Highlights from TCGA elucidate the processes underlying drug resistance in EOC[9]. Molecular genetic and epigenetic aberrations vary by histotype. Genomic instability is a phenotypic hallmark of HGSOC, mainly due to ubiquitous TP53 mutations and BRCA 1/2 defects[18]. The intratumoral heterogeneity of HGSOC reflects the clonal evolution that occurs during tumor progression. Significant spatial heterogeneity occurs first at the level of the mutational profile between the primary tumor and peritoneal metastases, leading to multiple populations of genetically and phenotypically distinct subclones evolving from an ancestral clone.
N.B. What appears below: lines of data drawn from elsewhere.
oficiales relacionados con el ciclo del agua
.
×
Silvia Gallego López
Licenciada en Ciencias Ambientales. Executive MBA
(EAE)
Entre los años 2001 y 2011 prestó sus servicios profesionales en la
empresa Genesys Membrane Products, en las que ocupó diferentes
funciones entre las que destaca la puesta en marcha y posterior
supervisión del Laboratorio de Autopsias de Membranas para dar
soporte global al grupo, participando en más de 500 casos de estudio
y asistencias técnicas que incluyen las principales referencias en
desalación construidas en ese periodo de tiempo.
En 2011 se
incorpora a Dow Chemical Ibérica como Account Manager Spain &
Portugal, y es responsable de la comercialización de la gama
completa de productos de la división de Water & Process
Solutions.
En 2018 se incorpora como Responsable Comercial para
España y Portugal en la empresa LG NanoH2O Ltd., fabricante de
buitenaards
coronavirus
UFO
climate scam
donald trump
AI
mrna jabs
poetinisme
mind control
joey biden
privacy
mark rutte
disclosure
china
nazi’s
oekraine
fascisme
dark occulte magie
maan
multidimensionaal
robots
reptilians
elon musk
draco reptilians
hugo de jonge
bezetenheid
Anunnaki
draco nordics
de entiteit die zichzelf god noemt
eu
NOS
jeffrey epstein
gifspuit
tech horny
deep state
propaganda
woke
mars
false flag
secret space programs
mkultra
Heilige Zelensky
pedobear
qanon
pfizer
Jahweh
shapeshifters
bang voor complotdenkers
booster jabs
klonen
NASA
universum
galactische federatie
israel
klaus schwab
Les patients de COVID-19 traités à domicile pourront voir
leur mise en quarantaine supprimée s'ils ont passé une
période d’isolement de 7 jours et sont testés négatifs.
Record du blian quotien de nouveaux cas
Subclonal tumor cell proliferation also promotes a variable mutational landscape within the primary tumor and its metastasis that, even through the platinum chemotherapy’s selective pressure, fosters the temporal diversification of the recurrent tumor mutational landscape from the original one[28].
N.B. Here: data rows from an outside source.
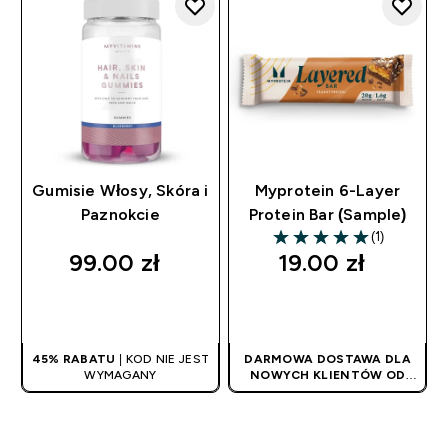
AUTOMATYCZNIE
Gumisie Włosy, Skóra i
Myprotein 6-Layer
Paznokcie
Protein Bar (Sample)
(1)
5 out of 5 stars
99.00 zł‎
19.00 zł‎
SZYBKI ZAKUP
SZYBKI ZAKUP
45% RABATU
| KOD NIE JEST
DARMOWA DOSTAWA DLA
WYMAGANY
NOWYCH KLIENTÓW OD
180PLN
| PROMOCJA
STOSOWANA
AUTOMATYCZNIE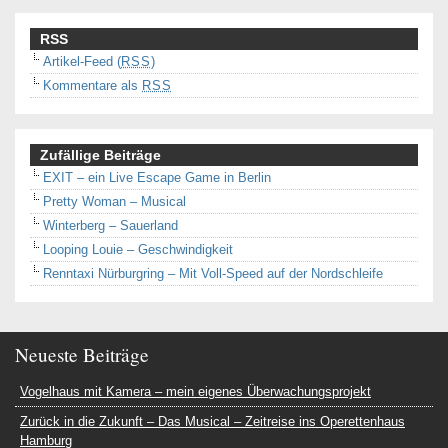
RSS
Artikel-Feed (
RSS
)
Kommentare als
RSS
Zufällige Beiträge
EXIT – ein Live Escape Game in Berlin
Pretty Woman – Musical
Winterberg – Sauerland
Looping Louie – Geschwindigkeit
Renntaxi Nürburgring – Mit Voll-Speed auf der Nordschleife
Neueste Beiträge
Vogelhaus mit Kamera – mein eigenes Überwachungsprojekt
Zurück in die Zukunft – Das Musical – Zeitreise ins Operettenhaus
Hamburg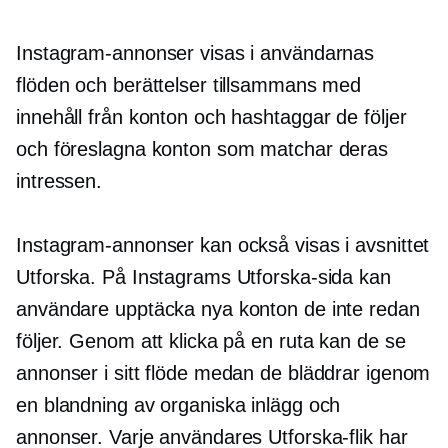
Instagram-annonser visas i användarnas
flöden och berättelser tillsammans med
innehåll från konton och hashtaggar de följer
och föreslagna konton som matchar deras
intressen.
Instagram-annonser kan också visas i avsnittet
Utforska. På Instagrams Utforska-sida kan
användare upptäcka nya konton de inte redan
följer. Genom att klicka på en ruta kan de se
annonser i sitt flöde medan de bläddrar igenom
en blandning av organiska inlägg och
annonser. Varje användares Utforska-flik har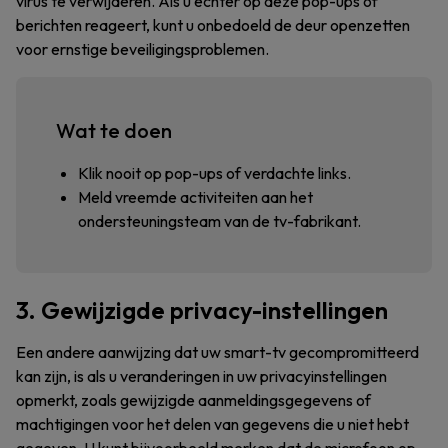
virus te verwijderen. Als u echter op deze pop-ups of
berichten reageert, kunt u onbedoeld de deur openzetten
voor ernstige beveiligingsproblemen.
Wat te doen
Klik nooit op pop-ups of verdachte links.
Meld vreemde activiteiten aan het
ondersteuningsteam van de tv-fabrikant.
3. Gewijzigde privacy-instellingen
Een andere aanwijzing dat uw smart-tv gecompromitteerd
kan zijn, is als u veranderingen in uw privacyinstellingen
opmerkt, zoals gewijzigde aanmeldingsgegevens of
machtigingen voor het delen van gegevens die u niet hebt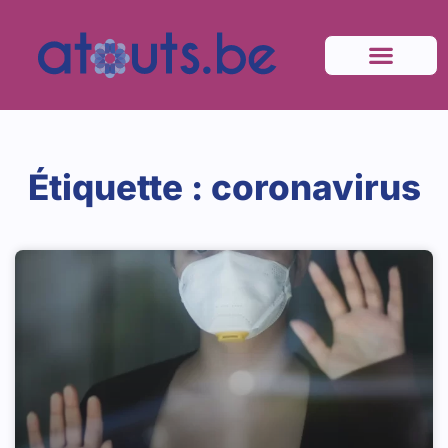
Étiquette : coronavirus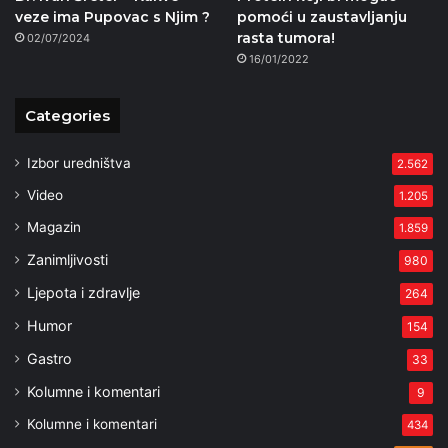
veze ima Pupovac s Njim ?
pomoći u zaustavljanju
rasta tumora!
02/07/2024
16/01/2022
Categories
Izbor uredništva
2.562
Video
1.205
Magazin
1.859
Zanimljivosti
980
Ljepota i zdravlje
264
Humor
154
Gastro
33
Kolumne i komentari
9
Kolumne i komentari
434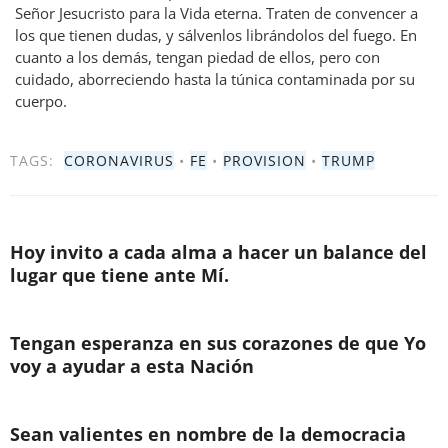
Señor Jesucristo para la Vida eterna. Traten de convencer a
los que tienen dudas, y sálvenlos librándolos del fuego. En
cuanto a los demás, tengan piedad de ellos, pero con
cuidado, aborreciendo hasta la túnica contaminada por su
cuerpo.
TAGS:
CORONAVIRUS
•
FE
•
PROVISION
•
TRUMP
Hoy invito a cada alma a hacer un balance del
lugar que tiene ante Mí.
Tengan esperanza en sus corazones de que Yo
voy a ayudar a esta Nación
Sean valientes en nombre de la democracia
In light of the TCGA project, homologous recombination repair (HRR) deficiency was found as a hallmark and a crucial therapeutic target of HGSOC[28]. HRR system, the critical eukaryotic pathway enabling high-fidelity repair of double-stranded DNA (dsDNA) breaks, relies on several proteins including BRCA1-2. Deficiency in DNA damage repair due to dysfunctional HRR is also referred to as HRD signature, which is broadly identified in about half of HGSOC patients[17]. The HRD-related genomic instability has gained supremacy in the context of the HGSOC mutational landscape. Germline or somatic HRR deleterious mutations, firstly affecting BRCA 1-2 tumor suppressor genes, are detected in up to 30% of HGSOC cases, mainly accounting for hereditary EOC[29]. Further genetic/epigenetic defects included in the HRD signature identify somatic mutational landscapes reflecting the BRCA-like or BRCAness phenotype. The HRD signature may serve as a biomarker for platinum and PARPi sensitivity[30] and thus may inform prognosis and treatment decision-making of BRCA-like tumors, translating into longer survival time and time to platinum resistance[29].
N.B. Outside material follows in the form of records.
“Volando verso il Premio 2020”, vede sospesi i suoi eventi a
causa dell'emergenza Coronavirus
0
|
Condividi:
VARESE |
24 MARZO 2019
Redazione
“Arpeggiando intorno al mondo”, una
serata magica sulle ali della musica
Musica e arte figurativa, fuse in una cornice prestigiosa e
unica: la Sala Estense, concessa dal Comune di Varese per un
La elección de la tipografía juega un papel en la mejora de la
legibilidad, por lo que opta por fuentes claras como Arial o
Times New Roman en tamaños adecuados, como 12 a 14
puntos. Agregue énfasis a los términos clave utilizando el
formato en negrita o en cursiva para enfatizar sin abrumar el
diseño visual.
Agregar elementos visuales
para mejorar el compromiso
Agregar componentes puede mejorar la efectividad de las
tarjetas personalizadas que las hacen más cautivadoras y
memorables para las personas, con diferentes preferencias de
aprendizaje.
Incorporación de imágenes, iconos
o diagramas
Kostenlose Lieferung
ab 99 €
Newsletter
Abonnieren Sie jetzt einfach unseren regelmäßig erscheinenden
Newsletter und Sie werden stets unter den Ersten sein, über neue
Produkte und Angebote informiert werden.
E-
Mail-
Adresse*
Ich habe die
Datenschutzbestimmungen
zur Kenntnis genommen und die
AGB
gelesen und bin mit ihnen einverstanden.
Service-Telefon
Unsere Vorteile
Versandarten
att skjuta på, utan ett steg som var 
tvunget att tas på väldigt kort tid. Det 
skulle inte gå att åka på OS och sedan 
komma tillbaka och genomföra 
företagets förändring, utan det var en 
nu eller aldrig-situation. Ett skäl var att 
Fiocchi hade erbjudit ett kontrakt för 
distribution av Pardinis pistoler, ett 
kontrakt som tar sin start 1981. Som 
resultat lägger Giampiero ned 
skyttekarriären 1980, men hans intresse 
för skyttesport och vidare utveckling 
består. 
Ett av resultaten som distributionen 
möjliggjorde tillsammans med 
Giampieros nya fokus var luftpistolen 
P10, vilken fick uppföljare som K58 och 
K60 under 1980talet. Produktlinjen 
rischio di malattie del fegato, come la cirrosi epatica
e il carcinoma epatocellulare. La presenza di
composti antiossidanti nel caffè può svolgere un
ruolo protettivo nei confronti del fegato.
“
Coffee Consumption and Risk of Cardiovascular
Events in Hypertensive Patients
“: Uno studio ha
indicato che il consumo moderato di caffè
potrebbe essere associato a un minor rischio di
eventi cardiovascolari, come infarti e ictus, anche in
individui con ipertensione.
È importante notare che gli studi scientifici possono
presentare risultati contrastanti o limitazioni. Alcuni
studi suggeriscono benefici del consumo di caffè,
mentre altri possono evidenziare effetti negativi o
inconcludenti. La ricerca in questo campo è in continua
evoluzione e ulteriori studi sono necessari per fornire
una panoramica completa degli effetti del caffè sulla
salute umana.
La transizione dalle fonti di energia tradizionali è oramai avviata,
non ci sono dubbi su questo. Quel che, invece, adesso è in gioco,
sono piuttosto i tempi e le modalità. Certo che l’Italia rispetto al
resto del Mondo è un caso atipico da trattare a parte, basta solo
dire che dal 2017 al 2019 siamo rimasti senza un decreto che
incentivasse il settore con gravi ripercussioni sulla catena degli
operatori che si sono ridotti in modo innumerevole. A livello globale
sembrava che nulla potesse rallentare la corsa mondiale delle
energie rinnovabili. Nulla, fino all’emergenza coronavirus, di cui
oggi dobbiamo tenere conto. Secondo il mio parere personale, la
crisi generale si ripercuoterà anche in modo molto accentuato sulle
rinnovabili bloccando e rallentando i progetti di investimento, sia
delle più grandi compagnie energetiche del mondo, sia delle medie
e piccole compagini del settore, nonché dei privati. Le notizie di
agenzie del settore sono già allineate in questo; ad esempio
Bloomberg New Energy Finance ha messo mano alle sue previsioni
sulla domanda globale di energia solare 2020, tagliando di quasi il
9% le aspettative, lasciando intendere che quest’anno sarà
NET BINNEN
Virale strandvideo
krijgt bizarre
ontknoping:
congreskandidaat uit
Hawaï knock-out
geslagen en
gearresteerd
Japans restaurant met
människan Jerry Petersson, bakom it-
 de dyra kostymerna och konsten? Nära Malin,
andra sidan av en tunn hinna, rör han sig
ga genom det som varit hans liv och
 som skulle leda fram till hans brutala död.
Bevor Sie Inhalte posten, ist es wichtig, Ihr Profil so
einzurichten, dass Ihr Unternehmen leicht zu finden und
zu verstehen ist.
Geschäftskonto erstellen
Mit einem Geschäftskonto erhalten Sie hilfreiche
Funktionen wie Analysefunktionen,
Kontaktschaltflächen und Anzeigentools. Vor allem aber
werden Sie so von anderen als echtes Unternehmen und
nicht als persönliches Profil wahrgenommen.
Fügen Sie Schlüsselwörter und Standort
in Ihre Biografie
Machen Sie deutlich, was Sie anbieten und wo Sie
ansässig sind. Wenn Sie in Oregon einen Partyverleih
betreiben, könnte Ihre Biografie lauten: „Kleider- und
Currently, BRCA 1/2 testing is recommended for all patients diagnosed with EOC, FT, or primary-peritoneal (PP) cancers irrespective of family history, with both tumor and genetic testing performed only in tBRCAm-carrier patients[4]. HRD testing at primary diagnosis can broadly identify HGSOC patients who are most likely to benefit from PARPi. However, further prospective data are needed to recommend tumor testing for non-BRCA HRR mutations due to mostly negative results regarding their predictive value[29]. Strikingly, in platinum-sensitive relapse setting, benefit of HRD testing is impactful to a lesser extent. Historically, the milestone of the PARPi mechanism of action is known as “synthetic lethality,” which consists of a loss-of-function mutation of BRCA genes coupled with synthetically inhibiting PARP1. The stalled replication forks due to PARP1 blocking enable genomic instability and cell death [29].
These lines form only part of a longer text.